▶ _Problem requirements_
Word for word, restate every line of the listing that follows.

▶ _Provided material_
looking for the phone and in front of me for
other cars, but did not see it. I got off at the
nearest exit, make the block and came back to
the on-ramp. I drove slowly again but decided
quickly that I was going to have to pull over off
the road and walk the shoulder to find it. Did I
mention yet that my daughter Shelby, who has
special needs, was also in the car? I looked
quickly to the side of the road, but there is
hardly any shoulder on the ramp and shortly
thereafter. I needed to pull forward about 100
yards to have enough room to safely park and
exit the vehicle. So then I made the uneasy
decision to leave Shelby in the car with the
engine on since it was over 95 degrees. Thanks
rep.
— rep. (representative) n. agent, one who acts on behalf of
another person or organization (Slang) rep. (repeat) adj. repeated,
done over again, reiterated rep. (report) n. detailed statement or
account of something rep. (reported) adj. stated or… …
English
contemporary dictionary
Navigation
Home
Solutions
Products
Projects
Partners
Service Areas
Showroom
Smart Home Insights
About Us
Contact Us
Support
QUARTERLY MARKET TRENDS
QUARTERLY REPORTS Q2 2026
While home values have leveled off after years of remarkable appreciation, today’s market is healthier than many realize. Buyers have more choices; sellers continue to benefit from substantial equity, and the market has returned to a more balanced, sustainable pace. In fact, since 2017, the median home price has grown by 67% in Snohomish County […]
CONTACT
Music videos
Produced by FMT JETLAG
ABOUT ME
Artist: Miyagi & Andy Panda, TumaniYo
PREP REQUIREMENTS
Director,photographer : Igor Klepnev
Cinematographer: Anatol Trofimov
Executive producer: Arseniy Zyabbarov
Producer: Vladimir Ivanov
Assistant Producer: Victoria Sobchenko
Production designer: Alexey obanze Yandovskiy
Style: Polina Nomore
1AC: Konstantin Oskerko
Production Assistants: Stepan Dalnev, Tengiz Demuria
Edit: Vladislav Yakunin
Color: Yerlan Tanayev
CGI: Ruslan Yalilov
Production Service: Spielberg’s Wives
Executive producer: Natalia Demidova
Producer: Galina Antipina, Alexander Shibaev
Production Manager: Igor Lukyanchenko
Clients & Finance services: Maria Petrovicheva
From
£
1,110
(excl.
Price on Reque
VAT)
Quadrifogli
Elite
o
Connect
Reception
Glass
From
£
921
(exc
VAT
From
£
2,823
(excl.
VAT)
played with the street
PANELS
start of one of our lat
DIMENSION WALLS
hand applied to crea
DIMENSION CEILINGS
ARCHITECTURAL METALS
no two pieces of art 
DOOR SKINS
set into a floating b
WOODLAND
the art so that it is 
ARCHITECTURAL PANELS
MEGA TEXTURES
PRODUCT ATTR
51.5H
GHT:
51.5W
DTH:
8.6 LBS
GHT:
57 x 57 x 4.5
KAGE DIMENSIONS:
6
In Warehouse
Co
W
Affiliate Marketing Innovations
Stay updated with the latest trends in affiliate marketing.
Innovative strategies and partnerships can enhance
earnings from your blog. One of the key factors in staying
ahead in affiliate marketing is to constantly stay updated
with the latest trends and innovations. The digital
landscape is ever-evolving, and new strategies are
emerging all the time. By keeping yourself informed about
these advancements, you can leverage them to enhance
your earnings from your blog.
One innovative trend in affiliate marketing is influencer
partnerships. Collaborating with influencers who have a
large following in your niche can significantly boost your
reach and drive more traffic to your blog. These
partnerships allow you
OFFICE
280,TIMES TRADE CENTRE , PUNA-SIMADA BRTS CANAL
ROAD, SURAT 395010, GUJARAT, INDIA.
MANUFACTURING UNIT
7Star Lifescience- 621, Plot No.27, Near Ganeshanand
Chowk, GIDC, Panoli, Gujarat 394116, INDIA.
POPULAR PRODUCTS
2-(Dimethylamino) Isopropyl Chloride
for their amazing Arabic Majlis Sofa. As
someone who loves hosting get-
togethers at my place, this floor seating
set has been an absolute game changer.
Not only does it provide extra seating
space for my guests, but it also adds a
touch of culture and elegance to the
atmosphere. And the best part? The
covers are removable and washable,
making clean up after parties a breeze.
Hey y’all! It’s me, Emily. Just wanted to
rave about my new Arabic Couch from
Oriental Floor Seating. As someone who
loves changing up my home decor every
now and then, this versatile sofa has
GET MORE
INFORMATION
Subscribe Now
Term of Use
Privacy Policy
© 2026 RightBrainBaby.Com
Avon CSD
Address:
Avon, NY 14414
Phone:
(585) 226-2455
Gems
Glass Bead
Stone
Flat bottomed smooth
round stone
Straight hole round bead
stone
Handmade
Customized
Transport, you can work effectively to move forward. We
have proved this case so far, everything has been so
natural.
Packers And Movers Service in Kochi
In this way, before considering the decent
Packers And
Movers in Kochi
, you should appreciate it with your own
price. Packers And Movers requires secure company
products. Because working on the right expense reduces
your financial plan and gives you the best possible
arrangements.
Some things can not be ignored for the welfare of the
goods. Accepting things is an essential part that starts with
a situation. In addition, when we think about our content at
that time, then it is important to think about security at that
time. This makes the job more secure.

▶ _Answer section_
looking for the phone and in front of me for
other cars, but did not see it. I got off at the
nearest exit, make the block and came back to
the on-ramp. I drove slowly again but decided
quickly that I was going to have to pull over off
the road and walk the shoulder to find it. Did I
mention yet that my daughter Shelby, who has
special needs, was also in the car? I looked
quickly to the side of the road, but there is
hardly any shoulder on the ramp and shortly
thereafter. I needed to pull forward about 100
yards to have enough room to safely park and
exit the vehicle. So then I made the uneasy
decision to leave Shelby in the car with the
engine on since it was over 95 degrees. Thanks
rep.
— rep. (representative) n. agent, one who acts on behalf of
another person or organization (Slang) rep. (repeat) adj. repeated,
done over again, reiterated rep. (report) n. detailed statement or
account of something rep. (reported) adj. stated or… …
English
contemporary dictionary
Navigation
Home
Solutions
Products
Projects
Partners
Service Areas
Showroom
Smart Home Insights
About Us
Contact Us
Support
QUARTERLY MARKET TRENDS
QUARTERLY REPORTS Q2 2026
While home values have leveled off after years of remarkable appreciation, today’s market is healthier than many realize. Buyers have more choices; sellers continue to benefit from substantial equity, and the market has returned to a more balanced, sustainable pace. In fact, since 2017, the median home price has grown by 67% in Snohomish County […]
CONTACT
Music videos
Produced by FMT JETLAG
ABOUT ME
Artist: Miyagi & Andy Panda, TumaniYo
PREP REQUIREMENTS
Director,photographer : Igor Klepnev
Cinematographer: Anatol Trofimov
Executive producer: Arseniy Zyabbarov
Producer: Vladimir Ivanov
Assistant Producer: Victoria Sobchenko
Production designer: Alexey obanze Yandovskiy
Style: Polina Nomore
1AC: Konstantin Oskerko
Production Assistants: Stepan Dalnev, Tengiz Demuria
Edit: Vladislav Yakunin
Color: Yerlan Tanayev
CGI: Ruslan Yalilov
Production Service: Spielberg’s Wives
Executive producer: Natalia Demidova
Producer: Galina Antipina, Alexander Shibaev
Production Manager: Igor Lukyanchenko
Clients & Finance services: Maria Petrovicheva
From
£
1,110
(excl.
Price on Reque
VAT)
Quadrifogli
Elite
o
Connect
Reception
Glass
From
£
921
(exc
VAT
From
£
2,823
(excl.
VAT)
played with the street
PANELS
start of one of our lat
DIMENSION WALLS
hand applied to crea
DIMENSION CEILINGS
ARCHITECTURAL METALS
no two pieces of art 
DOOR SKINS
set into a floating b
WOODLAND
the art so that it is 
ARCHITECTURAL PANELS
MEGA TEXTURES
PRODUCT ATTR
51.5H
GHT:
51.5W
DTH:
8.6 LBS
GHT:
57 x 57 x 4.5
KAGE DIMENSIONS:
6
In Warehouse
Co
W
Affiliate Marketing Innovations
Stay updated with the latest trends in affiliate marketing.
Innovative strategies and partnerships can enhance
earnings from your blog. One of the key factors in staying
ahead in affiliate marketing is to constantly stay updated
with the latest trends and innovations. The digital
landscape is ever-evolving, and new strategies are
emerging all the time. By keeping yourself informed about
these advancements, you can leverage them to enhance
your earnings from your blog.
One innovative trend in affiliate marketing is influencer
partnerships. Collaborating with influencers who have a
large following in your niche can significantly boost your
reach and drive more traffic to your blog. These
partnerships allow you
OFFICE
280,TIMES TRADE CENTRE , PUNA-SIMADA BRTS CANAL
ROAD, SURAT 395010, GUJARAT, INDIA.
MANUFACTURING UNIT
7Star Lifescience- 621, Plot No.27, Near Ganeshanand
Chowk, GIDC, Panoli, Gujarat 394116, INDIA.
POPULAR PRODUCTS
2-(Dimethylamino) Isopropyl Chloride
for their amazing Arabic Majlis Sofa. As
someone who loves hosting get-
togethers at my place, this floor seating
set has been an absolute game changer.
Not only does it provide extra seating
space for my guests, but it also adds a
touch of culture and elegance to the
atmosphere. And the best part? The
covers are removable and washable,
making clean up after parties a breeze.
Hey y’all! It’s me, Emily. Just wanted to
rave about my new Arabic Couch from
Oriental Floor Seating. As someone who
loves changing up my home decor every
now and then, this versatile sofa has
GET MORE
INFORMATION
Subscribe Now
Term of Use
Privacy Policy
© 2026 RightBrainBaby.Com
Avon CSD
Address:
Avon, NY 14414
Phone:
(585) 226-2455
Gems
Glass Bead
Stone
Flat bottomed smooth
round stone
Straight hole round bead
stone
Handmade
Customized
Transport, you can work effectively to move forward. We
have proved this case so far, everything has been so
natural.
Packers And Movers Service in Kochi
In this way, before considering the decent
Packers And
Movers in Kochi
, you should appreciate it with your own
price. Packers And Movers requires secure company
products. Because working on the right expense reduces
your financial plan and gives you the best possible
arrangements.
Some things can not be ignored for the welfare of the
goods. Accepting things is an essential part that starts with
a situation. In addition, when we think about our content at
that time, then it is important to think about security at that
time. This makes the job more secure.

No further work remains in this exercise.